Persistent degradation of 2,4-dichlorophenol in groundwater by persulfate synergize with Fe(III)/CaSO3 system: Role of Fe(IV) and 1O2 oxidation

Abstract

S(IV)-based advanced oxidation processes (S(IV)-AOPs) have been gradually developed in groundwater organic contamination remediation. However, conventional Na₂SO₃ is extremely soluble and prone to produce high concentrations of SO₃²⁻ to quench reactive oxide species (ROS), which seriously hinders the practical application of S(IV)-AOPs.
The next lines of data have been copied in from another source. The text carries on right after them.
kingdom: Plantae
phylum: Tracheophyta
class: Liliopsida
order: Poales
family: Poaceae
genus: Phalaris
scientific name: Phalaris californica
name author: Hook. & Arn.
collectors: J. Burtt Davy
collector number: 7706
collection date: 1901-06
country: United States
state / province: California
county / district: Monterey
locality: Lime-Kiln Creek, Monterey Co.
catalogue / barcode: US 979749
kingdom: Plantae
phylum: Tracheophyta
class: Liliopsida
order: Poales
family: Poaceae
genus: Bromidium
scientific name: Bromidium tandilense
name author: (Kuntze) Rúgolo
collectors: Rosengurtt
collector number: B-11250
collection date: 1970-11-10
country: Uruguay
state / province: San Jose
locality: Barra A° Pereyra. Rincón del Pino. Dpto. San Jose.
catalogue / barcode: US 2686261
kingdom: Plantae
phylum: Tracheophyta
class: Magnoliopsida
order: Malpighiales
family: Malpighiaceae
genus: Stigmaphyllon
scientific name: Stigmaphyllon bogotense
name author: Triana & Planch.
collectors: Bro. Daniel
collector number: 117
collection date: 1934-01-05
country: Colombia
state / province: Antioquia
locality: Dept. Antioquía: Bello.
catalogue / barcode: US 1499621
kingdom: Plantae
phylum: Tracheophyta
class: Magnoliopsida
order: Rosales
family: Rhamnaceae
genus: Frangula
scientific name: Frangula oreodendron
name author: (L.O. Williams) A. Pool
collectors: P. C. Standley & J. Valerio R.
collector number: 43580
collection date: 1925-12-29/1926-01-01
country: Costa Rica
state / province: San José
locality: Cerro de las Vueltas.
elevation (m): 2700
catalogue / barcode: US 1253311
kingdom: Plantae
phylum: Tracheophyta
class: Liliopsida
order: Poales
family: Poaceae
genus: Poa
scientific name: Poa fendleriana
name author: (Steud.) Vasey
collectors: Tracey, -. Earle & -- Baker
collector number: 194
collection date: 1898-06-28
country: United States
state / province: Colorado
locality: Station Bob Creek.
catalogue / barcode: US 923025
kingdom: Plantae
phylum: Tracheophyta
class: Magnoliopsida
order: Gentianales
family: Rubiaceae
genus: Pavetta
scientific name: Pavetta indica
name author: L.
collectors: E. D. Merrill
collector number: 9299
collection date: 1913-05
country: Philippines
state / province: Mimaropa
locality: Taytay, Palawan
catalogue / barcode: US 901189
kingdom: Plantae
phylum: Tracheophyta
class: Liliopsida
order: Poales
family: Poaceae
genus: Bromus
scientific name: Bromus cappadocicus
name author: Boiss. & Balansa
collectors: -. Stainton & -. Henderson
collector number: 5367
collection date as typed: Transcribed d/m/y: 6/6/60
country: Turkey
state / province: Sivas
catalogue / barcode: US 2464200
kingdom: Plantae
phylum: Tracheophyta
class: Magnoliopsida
In this work, a novel homogeneous iron-based AOPs system consisting of Fe(III), CaSO₃, and peroxydisulfate (PDS) was proposed by using CaSO₃ instead of Na₂SO₃ as a slow-released source of SO₃²⁻. With the synergistic of PDS, the generated Fe(II) continuously converted to Fe(III), and the k_obs of the constructed Fe(III)/CaSO₃/PDS system was 8.8 times higher than that of the Fe(III)/CaSO₃ system. 96.5 % of 2,4-dichlorophenol (2,4-DCP) was durably degraded by Fe(III)/CaSO₃/PDS system at a dose ratio of 1:5:15. ROS quenching experiments, electron paramagnetic resonance (EPR) tests, and probe tests indicated that Fe(IV), SO₄⁻, and ¹O₂ played a major role in the degradation of 2,4-DCP. The conversion of SO₄⁻ to ¹O₂ in the system was demonstrated. Possible degradation pathways were proposed based on the density functional theory (DFT) calculations combined with LC-MS and GC–MS analysis. The results confirmed that the Fe(III)/CaSO₃/PDS system exhibited strong stability and broad-spectrum applicability, which laid the foundation for the future engineering application of homogeneous iron-based AOP systems.